448.7Running 1 symbiont process per queueTAY2P1::HOWARDWhoever it takesTue Apr 15 1997 17:3911
    Thanks for the input.  I will start with the number of DCPS processes
    and look at QUANTUM after that.  PSPA was very happy over the weekend
    after I CONVERTed NSCHED$:VSS.DAT. It went from 4200 to 52 blocks.  But
    Monday's report is pretty much as before.  Not sure if this was
    related, but it probably was a good idea anyway.
    
    >How many DCPS queues and what version are they? 
    
    There are 58 DCPS queues running DCPS V1.3.  14 were inactive last week.
    
    Ben
448.8DCPS$MAX_STREAMSFUNYET::ANDERSONExchange *this*Tue Apr 15 1997 21:285
You can reduce the number of DCPS symbiont processes by changing the value of
the logical name DCPS$MAX_STREAMS as described in DCPS$STARTUP.COM.  This may
help your situation.

Paul
448.9Looks like DCPS$MAX_STREAMS was the solutionTAY2P1::HOWARDWhoever it takesFri Apr 18 1997 18:3410
    I set DCPS$MAX_STREAMS to 4 and PSPA is now reporting no bottleneck. 

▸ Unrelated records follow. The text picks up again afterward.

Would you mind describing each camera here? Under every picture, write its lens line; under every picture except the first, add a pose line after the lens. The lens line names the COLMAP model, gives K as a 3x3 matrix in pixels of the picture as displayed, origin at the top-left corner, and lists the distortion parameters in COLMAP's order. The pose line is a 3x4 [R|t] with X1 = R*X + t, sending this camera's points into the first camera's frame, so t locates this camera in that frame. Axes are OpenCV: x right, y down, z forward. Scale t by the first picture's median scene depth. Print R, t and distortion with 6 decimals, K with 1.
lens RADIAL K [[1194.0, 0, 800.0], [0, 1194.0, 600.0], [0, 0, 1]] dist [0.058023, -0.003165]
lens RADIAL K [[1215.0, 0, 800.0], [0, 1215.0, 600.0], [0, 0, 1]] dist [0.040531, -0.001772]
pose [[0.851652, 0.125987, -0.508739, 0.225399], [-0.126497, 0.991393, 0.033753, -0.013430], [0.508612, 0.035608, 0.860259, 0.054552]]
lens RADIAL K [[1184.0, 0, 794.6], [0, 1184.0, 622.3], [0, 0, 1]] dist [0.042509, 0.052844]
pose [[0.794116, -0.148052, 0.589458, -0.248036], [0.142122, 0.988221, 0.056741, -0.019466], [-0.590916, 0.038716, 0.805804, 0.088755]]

    It had been 8 before the problem began, but I had removed the logical
    in an attempt to get PATHWORKS working.  I don't know if it helped that
    problem, since I did several things at the same time to get things
    going again.  
    
    I appreciate the help, because I did not see the relationship between
    that and the problems. 
    
    Ben